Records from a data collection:

# # # # # # #

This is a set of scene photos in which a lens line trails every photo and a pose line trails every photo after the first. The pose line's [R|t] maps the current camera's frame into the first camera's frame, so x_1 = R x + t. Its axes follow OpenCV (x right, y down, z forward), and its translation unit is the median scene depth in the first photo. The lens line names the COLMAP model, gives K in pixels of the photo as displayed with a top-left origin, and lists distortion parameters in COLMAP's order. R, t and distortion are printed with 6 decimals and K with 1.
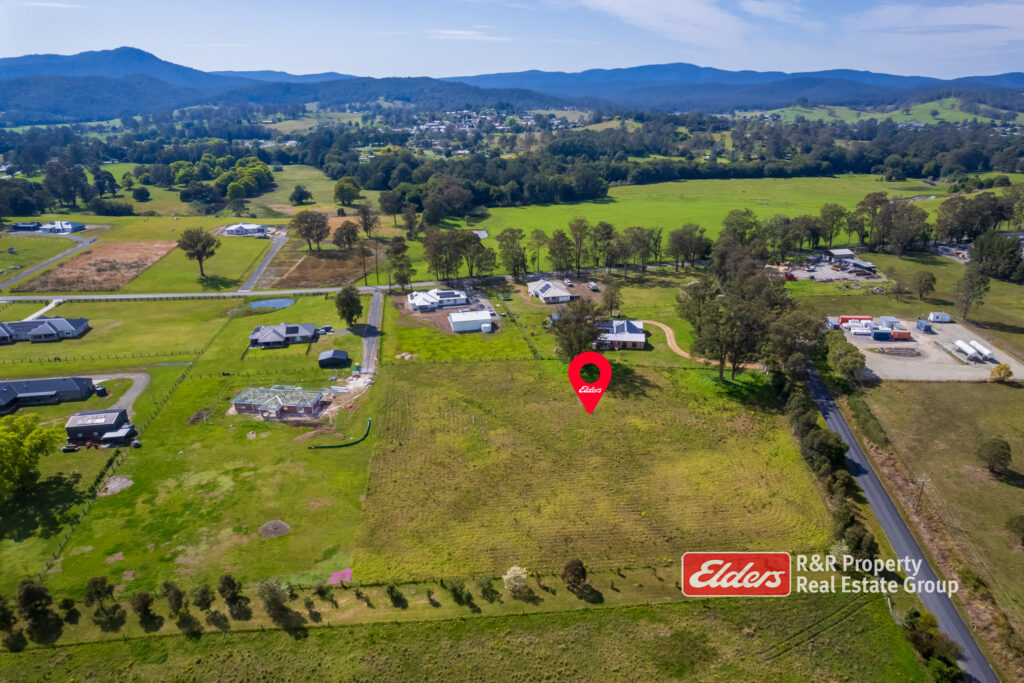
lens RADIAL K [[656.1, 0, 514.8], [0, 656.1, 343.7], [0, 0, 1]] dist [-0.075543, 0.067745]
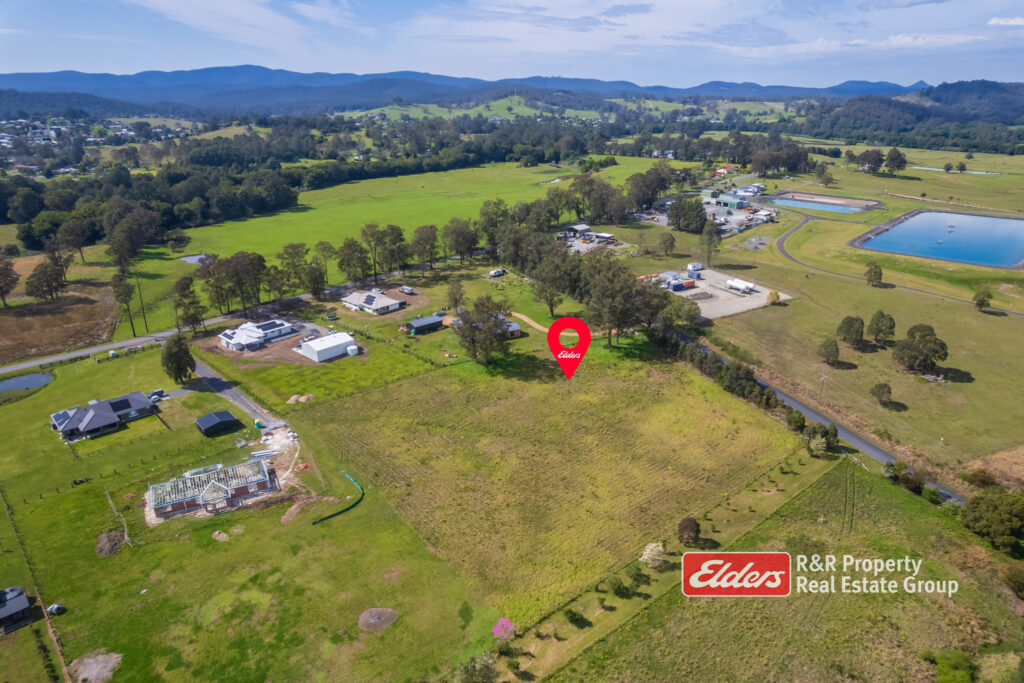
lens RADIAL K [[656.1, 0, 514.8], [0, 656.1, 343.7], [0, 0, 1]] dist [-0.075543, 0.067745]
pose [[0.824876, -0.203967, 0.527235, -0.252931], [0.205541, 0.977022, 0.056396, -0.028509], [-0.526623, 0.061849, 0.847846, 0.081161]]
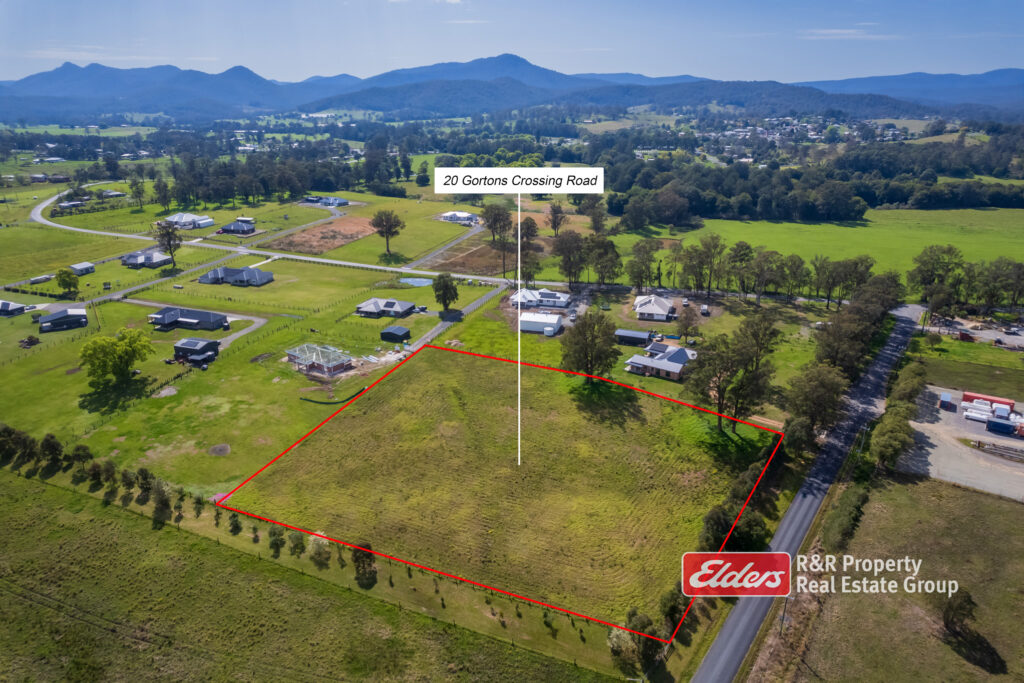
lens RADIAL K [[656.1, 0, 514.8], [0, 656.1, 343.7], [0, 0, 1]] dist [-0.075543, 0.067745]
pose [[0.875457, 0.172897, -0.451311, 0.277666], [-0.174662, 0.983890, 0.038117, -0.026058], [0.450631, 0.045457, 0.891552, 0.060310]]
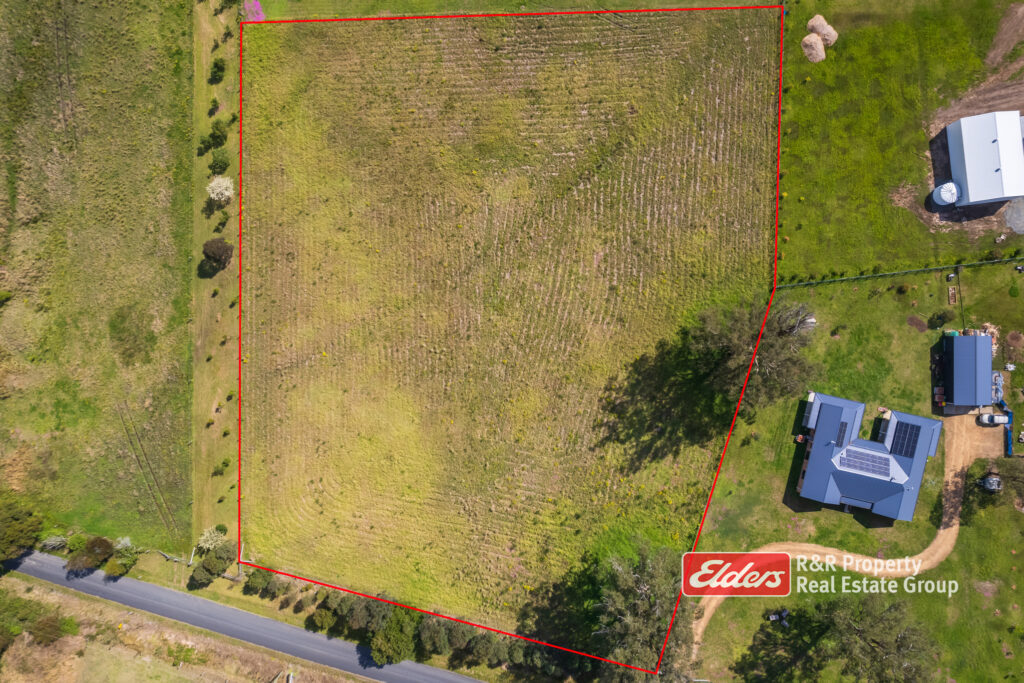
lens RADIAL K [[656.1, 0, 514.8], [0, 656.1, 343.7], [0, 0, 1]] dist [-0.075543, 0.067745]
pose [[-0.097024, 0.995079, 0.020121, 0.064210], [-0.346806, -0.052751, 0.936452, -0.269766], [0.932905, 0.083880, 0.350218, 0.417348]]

# # # # # # #

- [Your goal]: Set the pictures aside and reproduce the data above exactly.

- [Completed exercise]:
This is a set of scene photos in which a lens line trails every photo and a pose line trails every photo after the first. The pose line's [R|t] maps the current camera's frame into the first camera's frame, so x_1 = R x + t. Its axes follow OpenCV (x right, y down, z forward), and its translation unit is the median scene depth in the first photo. The lens line names the COLMAP model, gives K in pixels of the photo as displayed with a top-left origin, and lists distortion parameters in COLMAP's order. R, t and distortion are printed with 6 decimals and K with 1.
lens RADIAL K [[656.1, 0, 514.8], [0, 656.1, 343.7], [0, 0, 1]] dist [-0.075543, 0.067745]
lens RADIAL K [[656.1, 0, 514.8], [0, 656.1, 343.7], [0, 0, 1]] dist [-0.075543, 0.067745]
pose [[0.824876, -0.203967, 0.527235, -0.252931], [0.205541, 0.977022, 0.056396, -0.028509], [-0.526623, 0.061849, 0.847846, 0.081161]]
lens RADIAL K [[656.1, 0, 514.8], [0, 656.1, 343.7], [0, 0, 1]] dist [-0.075543, 0.067745]
pose [[0.875457, 0.172897, -0.451311, 0.277666], [-0.174662, 0.983890, 0.038117, -0.026058], [0.450631, 0.045457, 0.891552, 0.060310]]
lens RADIAL K [[656.1, 0, 514.8], [0, 656.1, 343.7], [0, 0, 1]] dist [-0.075543, 0.067745]
pose [[-0.097024, 0.995079, 0.020121, 0.064210], [-0.346806, -0.052751, 0.936452, -0.269766], [0.932905, 0.083880, 0.350218, 0.417348]]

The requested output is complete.